Source data =
++++++

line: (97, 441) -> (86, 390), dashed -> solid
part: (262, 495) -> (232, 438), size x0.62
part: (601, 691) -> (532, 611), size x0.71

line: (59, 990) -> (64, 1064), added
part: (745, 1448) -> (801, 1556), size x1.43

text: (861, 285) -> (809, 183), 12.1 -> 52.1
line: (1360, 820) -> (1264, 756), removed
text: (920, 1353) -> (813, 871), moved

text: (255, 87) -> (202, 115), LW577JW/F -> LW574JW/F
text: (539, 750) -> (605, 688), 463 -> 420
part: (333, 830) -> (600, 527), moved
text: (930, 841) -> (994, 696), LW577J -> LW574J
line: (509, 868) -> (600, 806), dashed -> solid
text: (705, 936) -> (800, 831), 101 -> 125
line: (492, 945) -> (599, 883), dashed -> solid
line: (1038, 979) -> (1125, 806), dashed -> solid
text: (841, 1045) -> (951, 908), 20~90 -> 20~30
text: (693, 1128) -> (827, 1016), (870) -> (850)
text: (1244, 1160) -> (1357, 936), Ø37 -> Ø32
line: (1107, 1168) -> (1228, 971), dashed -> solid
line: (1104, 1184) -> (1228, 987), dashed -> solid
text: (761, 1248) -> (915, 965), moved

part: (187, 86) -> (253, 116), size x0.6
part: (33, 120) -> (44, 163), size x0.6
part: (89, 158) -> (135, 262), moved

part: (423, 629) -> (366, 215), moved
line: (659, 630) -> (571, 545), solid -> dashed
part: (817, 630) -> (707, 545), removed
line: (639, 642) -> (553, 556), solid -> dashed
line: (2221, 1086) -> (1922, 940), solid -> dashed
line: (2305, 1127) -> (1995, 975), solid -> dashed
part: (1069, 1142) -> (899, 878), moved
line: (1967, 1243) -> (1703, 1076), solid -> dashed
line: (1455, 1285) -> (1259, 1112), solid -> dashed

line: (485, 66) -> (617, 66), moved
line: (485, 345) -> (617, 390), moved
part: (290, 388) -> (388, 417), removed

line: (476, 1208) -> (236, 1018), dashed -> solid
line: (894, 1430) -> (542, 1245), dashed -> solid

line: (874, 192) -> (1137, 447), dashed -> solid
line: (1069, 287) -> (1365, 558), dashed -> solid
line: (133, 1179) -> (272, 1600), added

++++++

Problem description =
Could you retype exactly the lines above, starting at the line that contains "line: (59, 990) -> (64, 1064), added" and ending at the line that contains "line: (1107, 1168)", and nothing more?

Written answer =
line: (59, 990) -> (64, 1064), added
part: (745, 1448) -> (801, 1556), size x1.43

text: (861, 285) -> (809, 183), 12.1 -> 52.1
line: (1360, 820) -> (1264, 756), removed
text: (920, 1353) -> (813, 871), moved

text: (255, 87) -> (202, 115), LW577JW/F -> LW574JW/F
text: (539, 750) -> (605, 688), 463 -> 420
part: (333, 830) -> (600, 527), moved
text: (930, 841) -> (994, 696), LW577J -> LW574J
line: (509, 868) -> (600, 806), dashed -> solid
text: (705, 936) -> (800, 831), 101 -> 125
line: (492, 945) -> (599, 883), dashed -> solid
line: (1038, 979) -> (1125, 806), dashed -> solid
text: (841, 1045) -> (951, 908), 20~90 -> 20~30
text: (693, 1128) -> (827, 1016), (870) -> (850)
text: (1244, 1160) -> (1357, 936), Ø37 -> Ø32
line: (1107, 1168) -> (1228, 971), dashed -> solid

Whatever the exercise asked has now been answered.